这里就是通过上面解析的模型，把输入的x一步一步最终得到三个输出的过程。这里就会把前面的route以及shortcut去解析起来。这里面并没有计算损失，因为我们在外面实现了损失的计算，因此这里的计算损失的层就直接是空的模块了。当得到结果后，在外面通过计算损失的函数去算。

①流程

forward会对前面添加的所有模块进行遍历。首先构建一个输出词典，用于记录每一个模块的输出的结果。这里会对模块进行遍历，每到一个模块，就会通过self.models[ind]去索引出来对应位置的模块，然后把x输入进去，这样就得到了对应位置的输出。就这样每一步索引，都取出对应的模型，都输入x，都得到对应的输出，都记录到对应位置的词典中。

outputs = dict()
out_boxes = []
for block in self.blocks:
    ind = ind + 1
    # if ind > 0:
    #    return x

    if block['type'] == 'net':
        continue
    elif block['type'] in ['convolutional', 'maxpool', 'reorg', 'upsample', 'avgpool', 'softmax', 'connected']:
        x = self.models[ind](x)
        outputs[ind] = x

②route部分

到这里的时候，前面已经有记录的输出结果了，存放在outputs里面，可以根据索引取到输出。

假设此处索引是7，route的数字是-3,只有一个数，说明是跳接，那么就去寻找索引是4的输出，这个输出，就是此处，索引为7的输出。添加到Outputs里面即可。

假设此处索引是7，route的数字是-3，-5，那么说明是拼接，就去寻找索引是4和2的输出，把它们俩拼接起来，作为此处索引为7的输出即可。

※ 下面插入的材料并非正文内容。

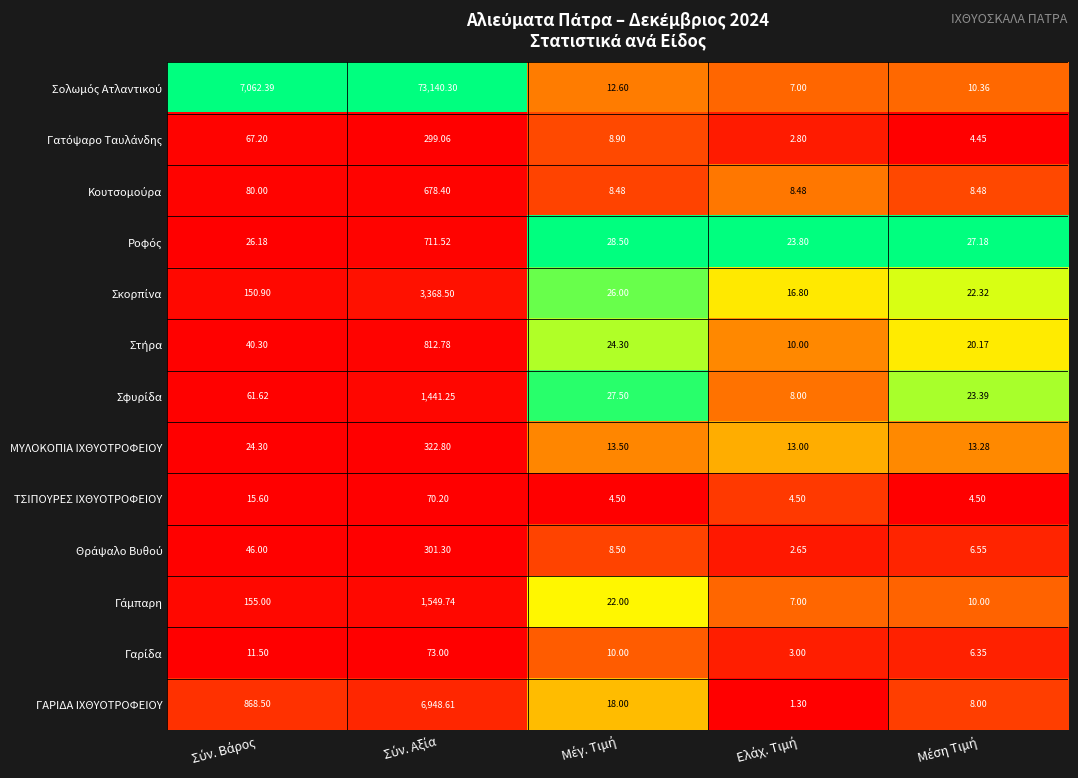

How many categories are shown in the chart?

5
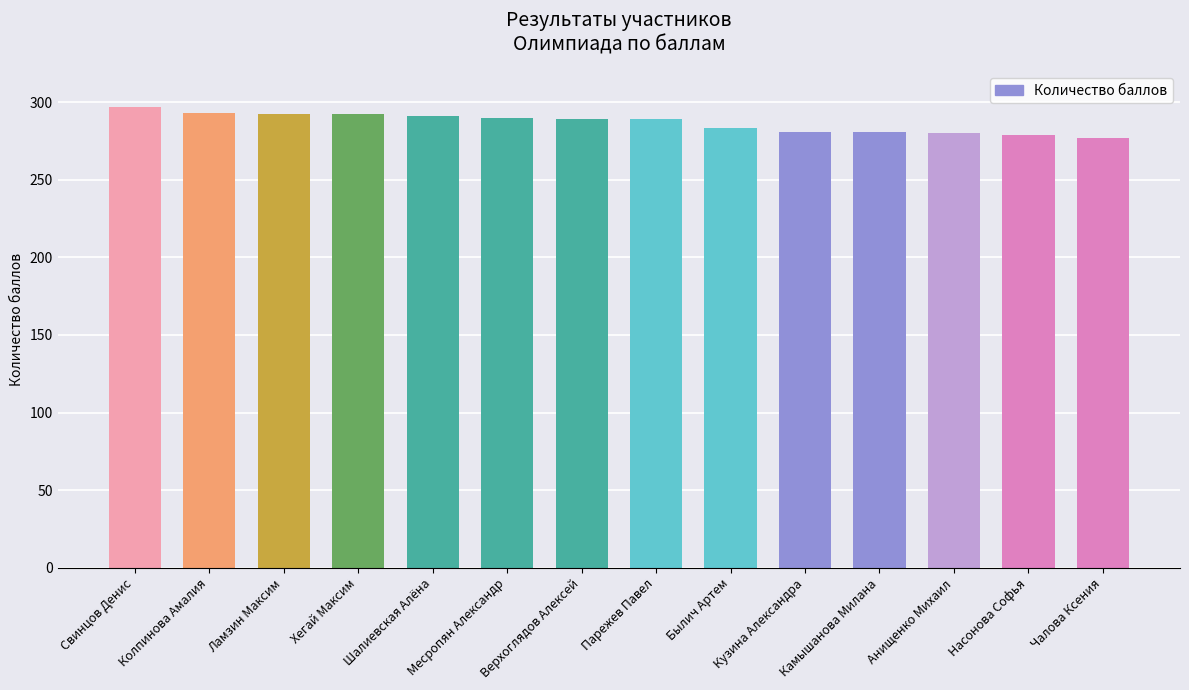

What is the label of the 10th bar from the left?

Кузина Александра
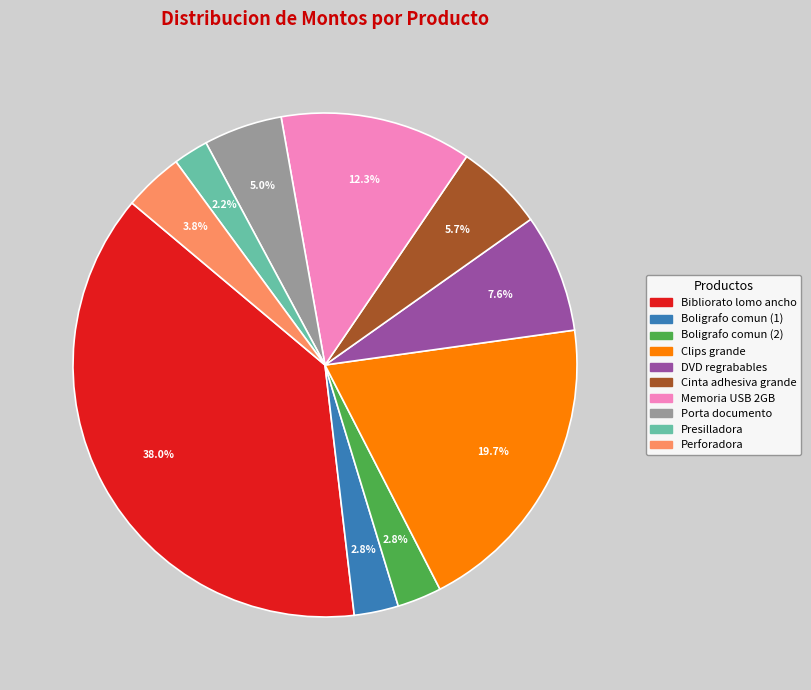

To the nearest percent, what portion does Boligrafo comun (2) represent?

3%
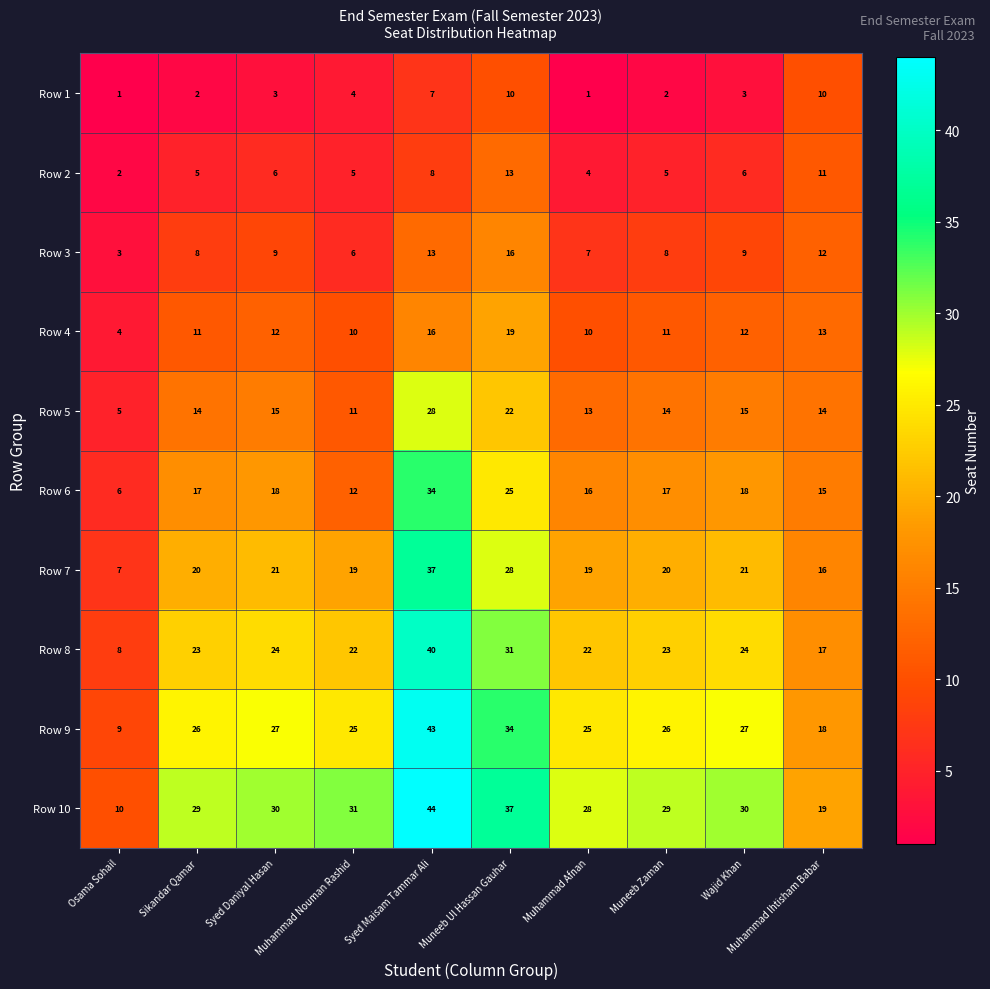

At which label does Row 10 reach its peak?

Syed Maisam Tammar Ali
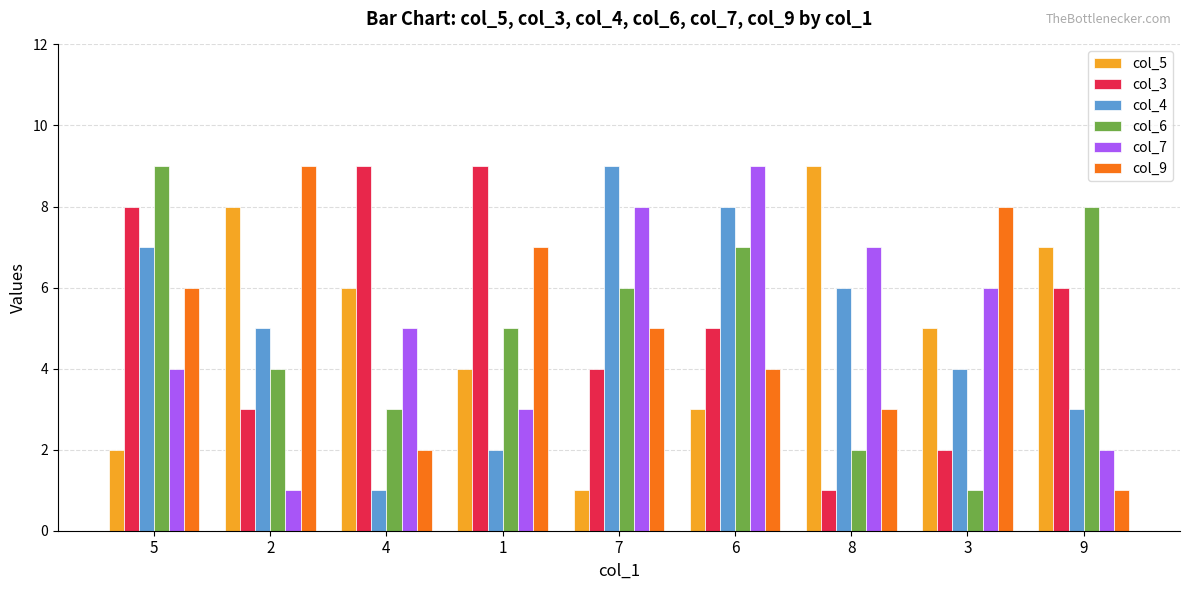

Is the value of col_9 at 5 greater than the value of col_3 at 6?

Yes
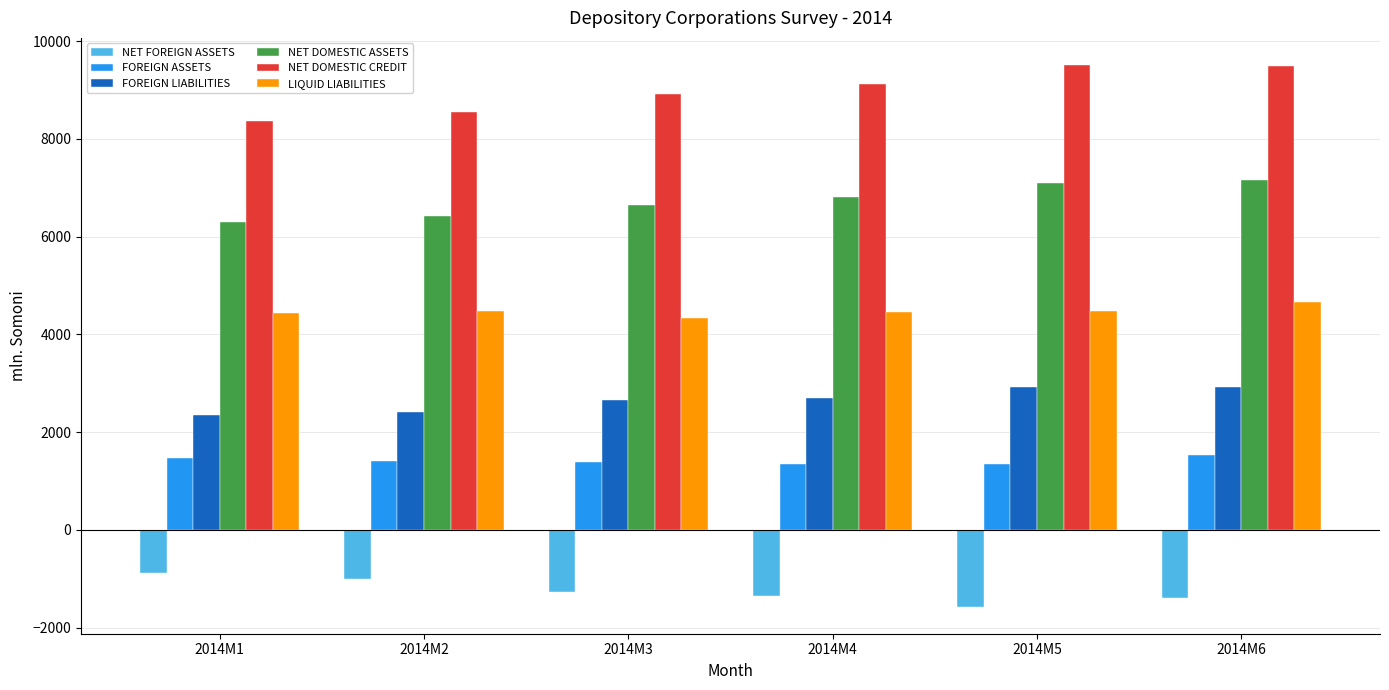

What is the total value across all series at 2014M5?

23794.4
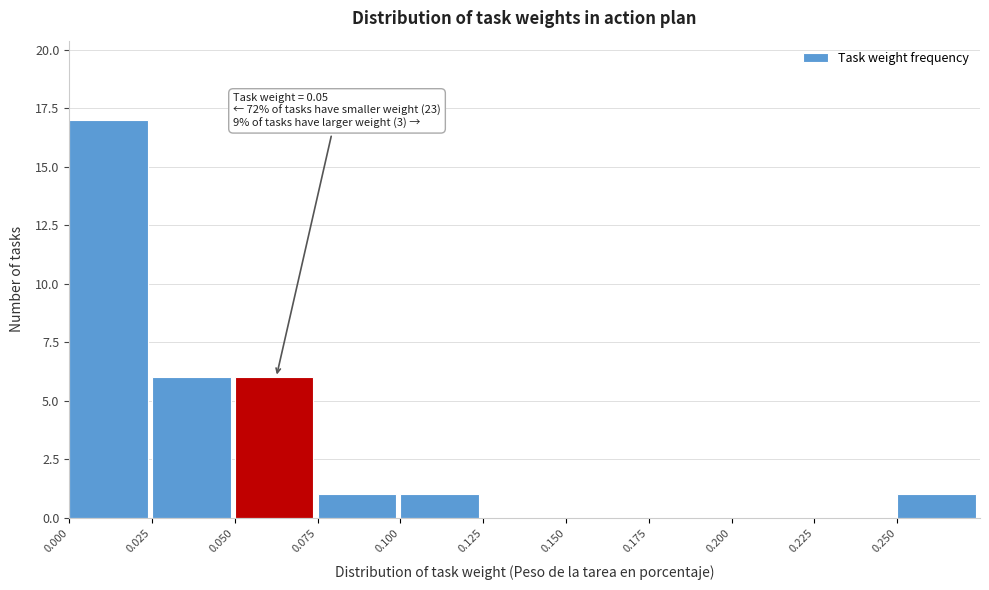

Over which range of the x-axis is the bar tallest?

0.000 to 0.025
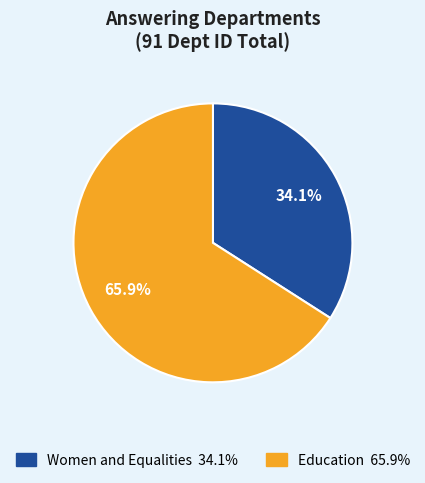

What is the largest slice in the pie chart?

Education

同理，如果是四个数字，就去找到对应的索引输出，并拼接起来即可。

elif block['type'] == 'route':
    layers = block['layers'].split(',')
    layers = [int(i) if int(i) > 0 else int(i) + ind for i in layers]
    if len(layers) == 1:
        if 'groups' not in block.keys() or int(block['groups']) == 1:
            x = outputs[layers[0]]
            outputs[ind] = x
        else:
            groups = int(block['groups'])
            group_id = int(block['group_id'])
            _, b, _, _ = outputs[layers[0]].shape
            x = outputs[layers[0]][:, b // groups * group_id:b // groups * (group_id + 1)]
            outputs[ind] = x
    elif len(layers) == 2:
        x1 = outputs[layers[0]]
        x2 = outputs[layers[1]]
        x = torch.cat((x1, x2), 1)
        outputs[ind] = x
    elif len(layers) == 4:
        x1 = outputs[layers[0]]
        x2 = outputs[layers[1]]
        x3 = outputs[layers[2]]
        x4 = outputs[layers[3]]
        x = torch.cat((x1, x2, x3, x4), 1)
        outputs[ind] = x
    else:
        print("rounte number > 2 ,is {}".format(len(layers)))

③shortcut部分

这里是残差模块的短接操作，比如此处的索引是7，如果短接是来自5号，那就去找到5号的输出，然后把上一个的输出也就是6号的输出，二者element-wise加起来，就是此处索引为7的输出。如果有激活函数就添加一下，然后把结果添加到outputs词典中。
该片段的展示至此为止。